Troubleshooting and Best Practices

      +

      What Are the Recommendations Before Starting an Upgrade?

      In Couchbase Server version 8.0 or earlier, running Eventing functions while rolling an upgrade increases rebalance duration. Pause all your Eventing functions before starting the upgrade to reduce rebalance time. Resume your Eventing functions after the upgrade completes.

      Why Do Similar Functions Seem to Run Slower in 7.0.0 Than 6.6.2?

      The default number of workers per function was 3 in 6.X and is now 1 in 7.0.0. You can raise the number of workers to 3 to get back the expected performance.

      All upgrades carry forward the configured number of workers in an Eventing Function so you do not have to worry about a production system slowing down during an upgrade.

      Raising the worker counts should be down if you need higher levels of throughput, for example cURL functions access slow external REST endpoints need more workers to scale up the performance (in this case you’re IO bound and not CPU bound).

      What Is the Security Role "Eventing Full Admin" For?

      In Couchbase Server version 7.0.0 or earlier, Eventing always ran with Full Admin privileges. This prevented broader adoption as the role allowed creating new users and escalating privileges. The new Eventing Full Admin role removes the ability to create users or modify credentials, improving security while still supporting the required Eventing operations.

      What Happens When More Workers Are Allocated for a Function?

      Couchbase Server limits the maximum number of workers to 64 for a specific Function with a default of 3 workers. The upper limit optimizes system performance and the server prevents you from creating a function that exceeds this limit.
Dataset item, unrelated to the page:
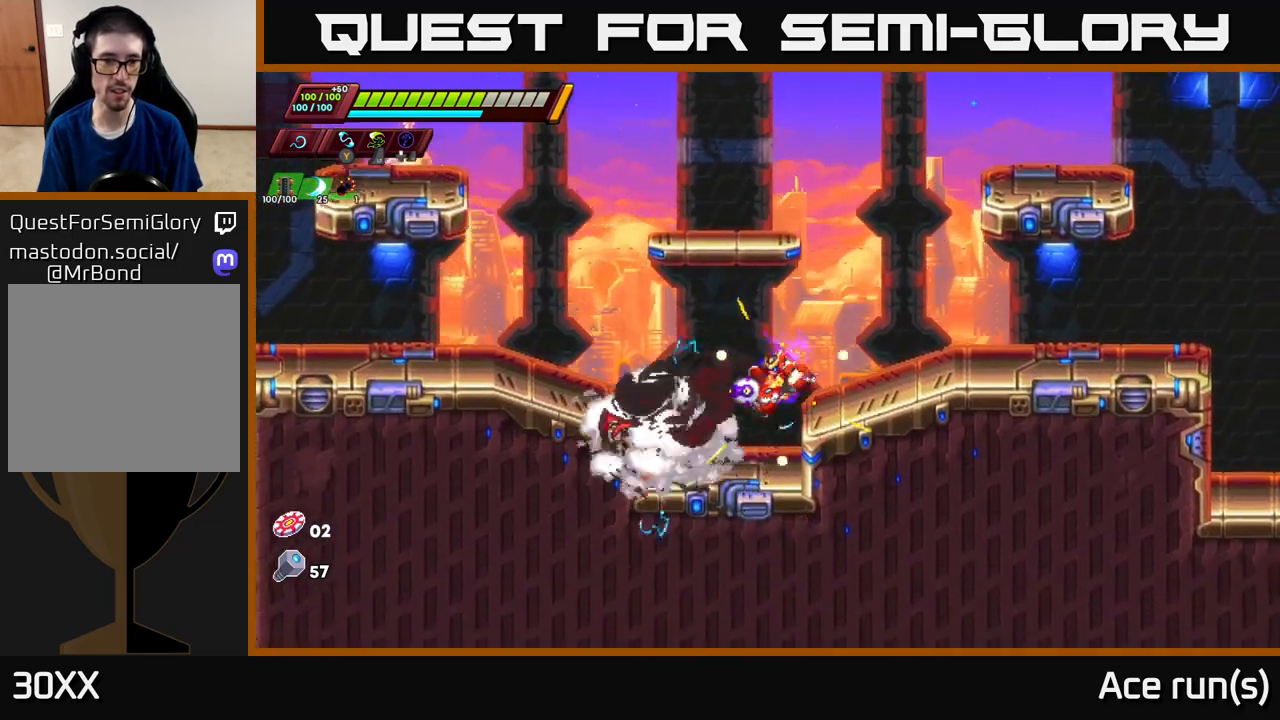
{"buttons": [], "left_stick": "right", "right_stick": "center", "events": [[100, "left_stick", "right"], [117, "A", "down"], [133, "R2", "down"], [300, "R2", "up"], [317, "A", "up"]]}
      When deploying or resuming a paused function, a threshold is dynamically calculated based on your node’s resources. If the number of workers exceeds this calculation, the system automatically generates a warning message but does not prevent the Function deployment. An example is as follows:

      There are 104 eventing workers configured to run on 24 cores. A sizing exercise is recommended.
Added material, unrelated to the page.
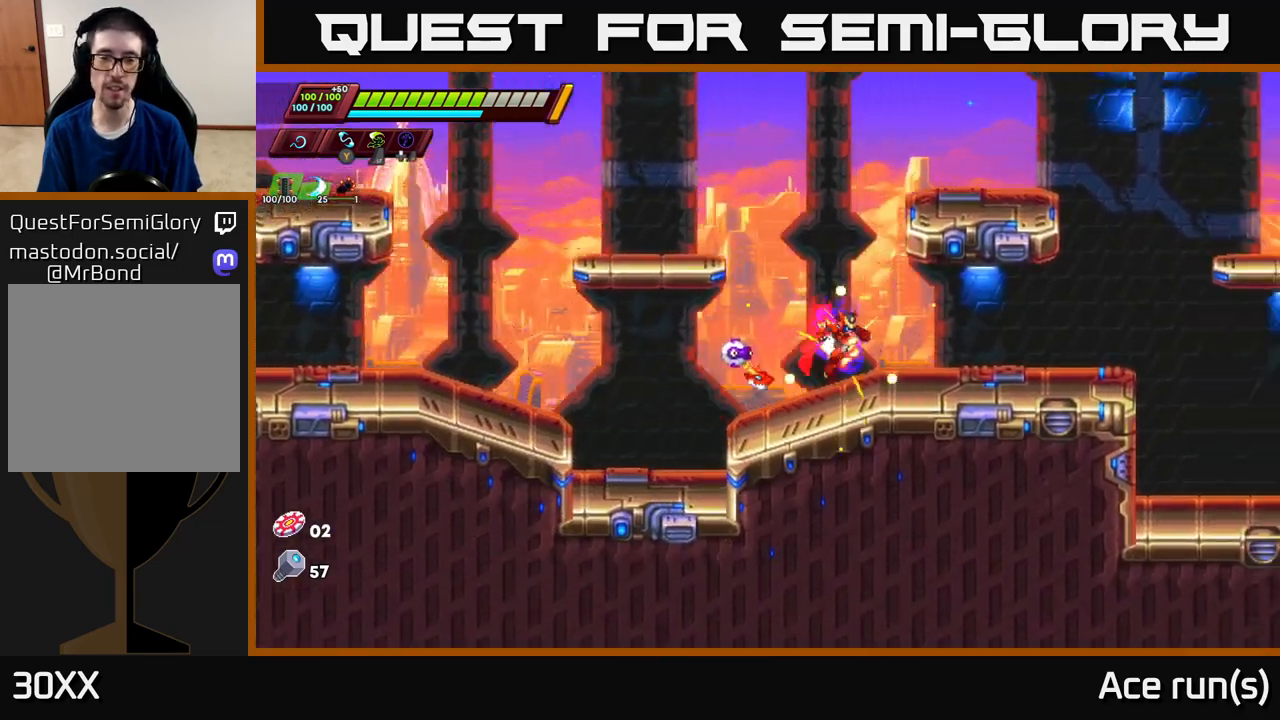
{"buttons": ["A", "R2"], "left_stick": "right", "right_stick": "center", "events": [[67, "R2", "down"], [250, "R2", "up"], [300, "R2", "down"], [450, "A", "down"]]}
      Typically you should not configure more than 4 × the number of physical cores (or 2 × the number of vCPUS) across all your Eventing functions. If you have a high throughput for every Eventing Function for best performance the total number of workers should not exceed the number of physical cores. If you want to support a high number of curl() calls to slow REST endpoints, greater than 20 ms, you need to define more workers to increase parallelism.
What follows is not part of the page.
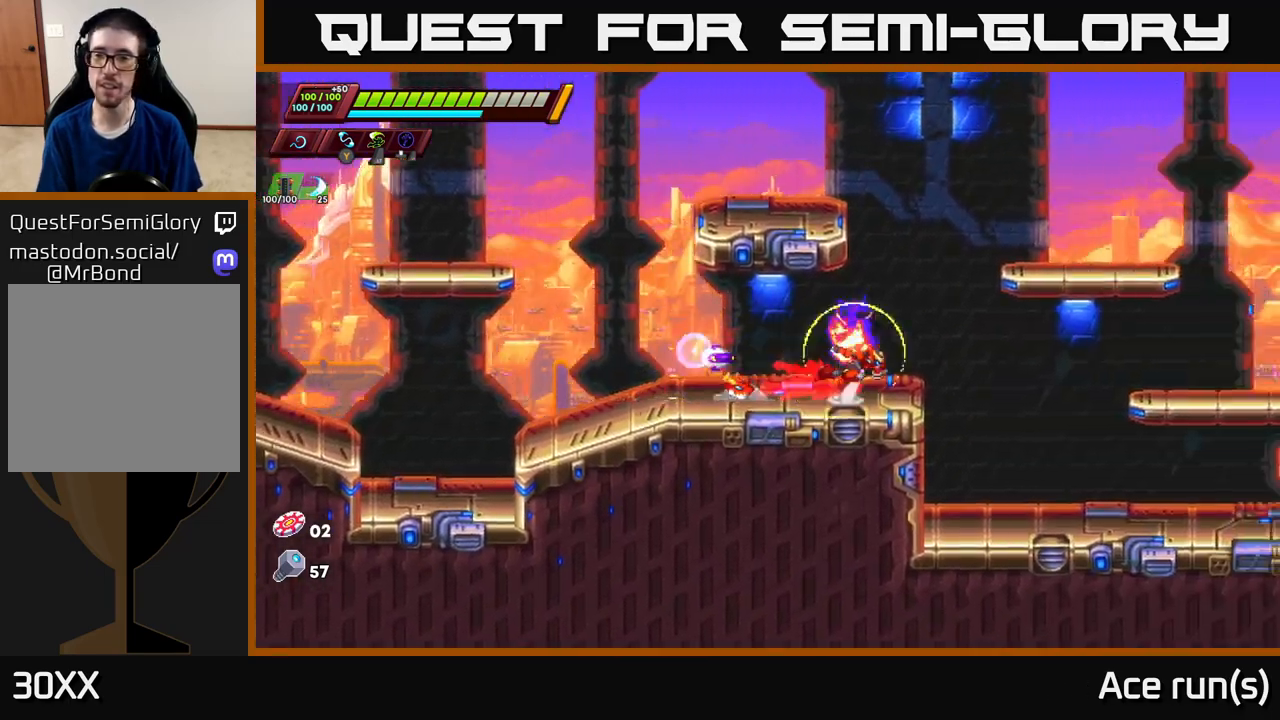
{"buttons": ["R2"], "left_stick": "right", "right_stick": "center", "events": [[367, "A", "up"], [417, "R2", "up"], [483, "R2", "down"]]}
      When Should Developers Use the Try-Catch Block in Eventing Functions?

      As a best practice, while writing the Eventing Function’s JavaScript code, for basic error handling and debugging operations, it’s recommended that application developers use the try-catch block.

      Before deployment, Couchbase Server verifies the Eventing Function’s code. Only valid Functions get deployed. Using the log() option within a try-catch block(s), you can record errors. These error logs get stored in the Eventing function’s application log file. NOTE: The Eventing function’s application log file on disk is specific to the node that processed the mutation and is not global across the cluster. By default, JavaScript runtime errors get stored in the system logs. Unlike system logs, troubleshooting, and debugging operations are easy when you use the try-catch block and application log() options.

      During runtime, the Application logs do not capture any Eventing Function code exceptions, by default. To log exceptions, surround your code in a try-catch block.

      A sample try-catch block is provided for reference:

      function OnUpdate(doc, meta) {
          log('document', doc);
          try {
              var time_rand = random_gen();
              dst_col[meta.id + time_rand] = doc;
          } catch(e) {
              log(e);
          }
      }

      What Are Bucket Alias Considerations During a Function Definition?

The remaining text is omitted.